Content starts

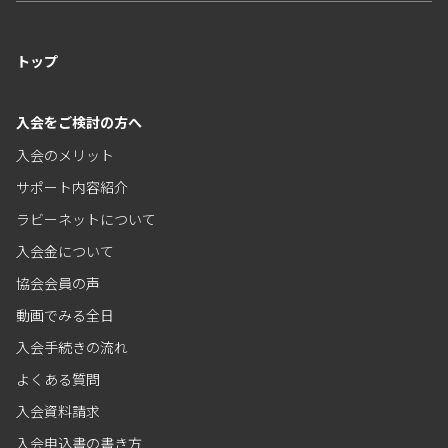
トップ
入会をご検討の方へ
入会のメリット
サポート内容紹介
ラビーネットについて
入会金について
協会会員の声
動画でみる全日
入会手続きの流れ
よくある質問
入会資料請求
入会申込書の書き方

Content ends

**TASK GOAL:** Once the pictures are removed, print all the remaining data exactly as it stands.

**YOUR SOLUTION:**
トップ
入会をご検討の方へ
入会のメリット
サポート内容紹介
ラビーネットについて
入会金について
協会会員の声
動画でみる全日
入会手続きの流れ
よくある質問
入会資料請求
入会申込書の書き方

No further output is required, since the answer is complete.